By injecting 1,000 mL dialysate, intra-abdominal pressure increases to 2.0, 2.7, and 2.8 cm H2O in the supine, standing, and sitting positions, respectively [9]. There also is strong linear correlation between intra-peritoneal pressure and intraperitoneal volume [10]. Furthermore, Tokgöz et al. [11] reported that patients with small body size tended to have an increased risk for hernia development and that body height, body weight, body surface area, and total body water for patients could be used to estimate the risk of hernia. Our patient might have been at high risk for hernia development because of his PKD and high volume of PD dialysate during the daytime compared to his small body surface area.

There are some variations in the design of PD catheters. In regard to the shape of intra-abdominal segments, straight catheters are supposed to be more prone to migration into the hernia sac than coiled catheters. However, Xie et al. [12] reported that coiled catheters were significantly associated with increased risk of catheter tip migration and resultant dysfunction. Our center usually uses the catheter with a straight intra-abdominal portion to reduce the risk of mechanical complications.

Inguinal hernia is a familiar condition worldwide, and it also is a common complication in PD patients. Hernia has been reported previously to lead to PD discontinuation and change to HD and could cause life-threatening complications, such as bowel incarceration or strangulation [1]. There are some similar reports in the past. Francis et al. [13] and Teoh et al. [14] presented the cases of PD catheter dysfunction by migration into a hernia sac, in which the patient underwent reposition of the PD catheter and hernia repair. Alsina et al. [15] reported that the PD catheter tip, which had got stuck into a hernia sac, migrated back into the pelvic cavity without specific maneuvers, and the patient was subsequently treated with open herniorrhaphy to prevent recurrence of PD catheter migration into the space.
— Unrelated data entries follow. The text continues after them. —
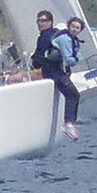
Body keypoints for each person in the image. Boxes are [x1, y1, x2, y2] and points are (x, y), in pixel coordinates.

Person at [31, 10, 81, 140]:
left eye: (43, 21)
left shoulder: (47, 36)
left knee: (73, 94)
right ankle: (68, 123)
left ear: (50, 22)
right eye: (38, 21)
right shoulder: (50, 35)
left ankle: (68, 123)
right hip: (53, 72)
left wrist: (35, 61)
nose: (40, 23)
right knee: (73, 94)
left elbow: (39, 56)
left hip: (54, 71)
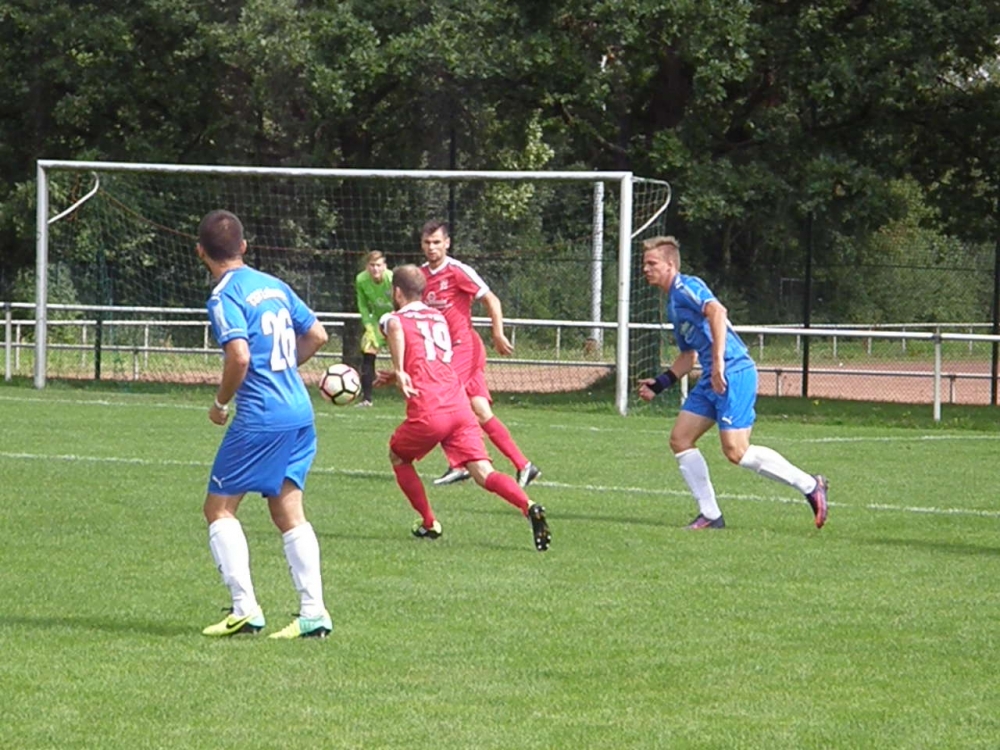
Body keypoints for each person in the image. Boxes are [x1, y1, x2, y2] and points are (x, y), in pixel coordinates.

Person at [196, 209, 334, 639]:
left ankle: (245, 609)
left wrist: (220, 403)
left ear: (201, 252)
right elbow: (318, 335)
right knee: (288, 509)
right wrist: (283, 368)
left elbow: (238, 357)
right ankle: (313, 613)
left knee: (219, 509)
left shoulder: (223, 297)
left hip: (261, 416)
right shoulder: (274, 285)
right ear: (243, 246)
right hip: (299, 411)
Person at [637, 236, 828, 530]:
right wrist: (660, 383)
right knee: (680, 439)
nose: (646, 269)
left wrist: (719, 364)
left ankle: (810, 485)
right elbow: (688, 355)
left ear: (670, 265)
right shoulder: (673, 305)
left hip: (732, 372)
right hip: (711, 377)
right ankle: (710, 515)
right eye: (644, 264)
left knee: (737, 451)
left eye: (652, 263)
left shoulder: (687, 286)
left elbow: (718, 311)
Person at [375, 265, 551, 551]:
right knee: (483, 472)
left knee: (398, 456)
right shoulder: (438, 318)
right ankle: (528, 505)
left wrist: (399, 370)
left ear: (396, 292)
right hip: (458, 406)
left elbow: (394, 327)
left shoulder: (395, 318)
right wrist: (398, 375)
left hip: (429, 409)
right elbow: (429, 359)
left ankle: (429, 522)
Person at [418, 220, 541, 488]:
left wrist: (497, 333)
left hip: (464, 347)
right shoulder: (420, 276)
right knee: (481, 412)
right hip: (445, 353)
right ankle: (524, 465)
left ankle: (460, 464)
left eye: (437, 242)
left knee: (440, 401)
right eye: (427, 242)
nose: (432, 247)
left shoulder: (458, 270)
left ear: (447, 243)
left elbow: (491, 299)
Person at [354, 250, 394, 407]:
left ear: (384, 266)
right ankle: (367, 399)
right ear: (367, 267)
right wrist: (369, 326)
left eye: (378, 265)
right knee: (367, 351)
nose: (375, 269)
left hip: (395, 319)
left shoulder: (391, 279)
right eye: (372, 265)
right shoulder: (361, 279)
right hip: (377, 320)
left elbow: (401, 301)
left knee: (406, 355)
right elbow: (363, 305)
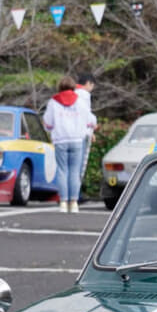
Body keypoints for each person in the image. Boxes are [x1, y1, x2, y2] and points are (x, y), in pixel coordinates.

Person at [42, 75, 95, 213]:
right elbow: (90, 120)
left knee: (62, 171)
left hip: (60, 140)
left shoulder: (53, 102)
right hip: (77, 139)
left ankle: (63, 202)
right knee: (74, 172)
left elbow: (47, 123)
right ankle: (74, 202)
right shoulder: (80, 101)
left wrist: (52, 128)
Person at [75, 72, 97, 186]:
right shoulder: (84, 95)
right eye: (92, 86)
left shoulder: (72, 93)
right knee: (79, 165)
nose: (91, 89)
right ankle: (75, 193)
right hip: (81, 134)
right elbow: (86, 116)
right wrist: (92, 127)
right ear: (88, 83)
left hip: (69, 134)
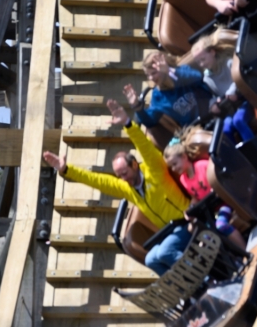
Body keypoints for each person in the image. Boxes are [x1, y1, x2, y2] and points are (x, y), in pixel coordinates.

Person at [43, 100, 191, 276]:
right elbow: (97, 180)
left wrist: (128, 124)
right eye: (119, 175)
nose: (123, 178)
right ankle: (183, 291)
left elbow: (144, 146)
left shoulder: (154, 171)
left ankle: (201, 279)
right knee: (152, 258)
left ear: (134, 165)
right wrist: (67, 170)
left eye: (125, 172)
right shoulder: (128, 188)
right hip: (168, 230)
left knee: (164, 252)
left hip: (186, 221)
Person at [163, 138, 246, 249]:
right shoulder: (184, 179)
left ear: (184, 156)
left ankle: (245, 250)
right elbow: (195, 196)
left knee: (221, 225)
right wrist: (190, 209)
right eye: (171, 166)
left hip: (225, 202)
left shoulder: (202, 166)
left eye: (175, 164)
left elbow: (219, 180)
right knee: (202, 236)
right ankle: (232, 258)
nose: (174, 168)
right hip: (212, 210)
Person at [123, 50, 211, 149]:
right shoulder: (158, 96)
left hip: (214, 113)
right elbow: (150, 121)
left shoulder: (182, 71)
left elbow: (198, 77)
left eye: (154, 73)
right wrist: (137, 106)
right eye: (147, 75)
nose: (151, 78)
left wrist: (170, 72)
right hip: (197, 130)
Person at [190, 30, 256, 142]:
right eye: (198, 62)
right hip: (231, 107)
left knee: (238, 121)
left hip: (246, 99)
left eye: (203, 59)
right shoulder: (207, 78)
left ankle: (254, 148)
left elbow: (240, 77)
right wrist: (214, 104)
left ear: (212, 52)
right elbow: (215, 95)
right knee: (225, 129)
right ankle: (238, 156)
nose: (202, 64)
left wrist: (233, 91)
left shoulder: (228, 62)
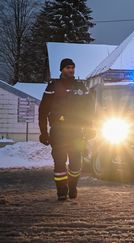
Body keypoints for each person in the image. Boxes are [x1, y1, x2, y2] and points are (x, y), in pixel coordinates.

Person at [38, 58, 94, 201]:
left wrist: (90, 128)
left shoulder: (80, 87)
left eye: (72, 67)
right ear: (62, 69)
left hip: (76, 132)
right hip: (58, 132)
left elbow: (88, 110)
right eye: (68, 67)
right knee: (60, 162)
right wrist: (43, 132)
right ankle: (62, 192)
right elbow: (43, 111)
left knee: (76, 163)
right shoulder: (53, 86)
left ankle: (72, 185)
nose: (71, 70)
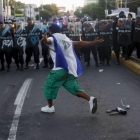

Our case is the first reported patient with “recurrent” migration of the PD catheter into the right inguinal hernia sac. At the initial PD catheter malposition, he presented with failure to drain only (ability to fill was retained), and the catheter fortunately spontaneously migrated back into the abdominal space. For this reason, the patient postponed treatment for his hernia. However, at the second presentation, he had fill and drain failure, requiring surgery to replace the PD catheter. If he had undergone hernia repair soon after the first migration, he might have avoided the invasive procedure. Prompt detection of the inguinal hernia and performing surgical treatment without hesitation is necessary to avoid complications and continue PD safely.

Conclusion

We presented an unusual case of recurrent migration of the PD catheter into the inguinal hernia sac. Surgical treatment for the inguinal hernia should be considered as soon as diagnosis is made in PD patients. For continued safe PD, the importance of early diagnosis and prompt treatment for the inguinal hernia should be emphasized.

Statement of Ethics

Written informed consent was obtained from the patient for publication of this case report and all accompanying images.

Conflict of Interest Statement

The authors have no conflicts of interest to declare.

Funding Sources

The authors received no specific funding for this work.

Author Contributions

H.F. conceived the article and drafted the manuscript. Y.S., Y.S., M.M., and N.N. followed up the patient as an outpatient. J.N. contributed to the operation for PD catheter repairment and revised the article critically for important intellectual content. Y.S. reviewed the manuscript and gave approval of the final version to be submitted.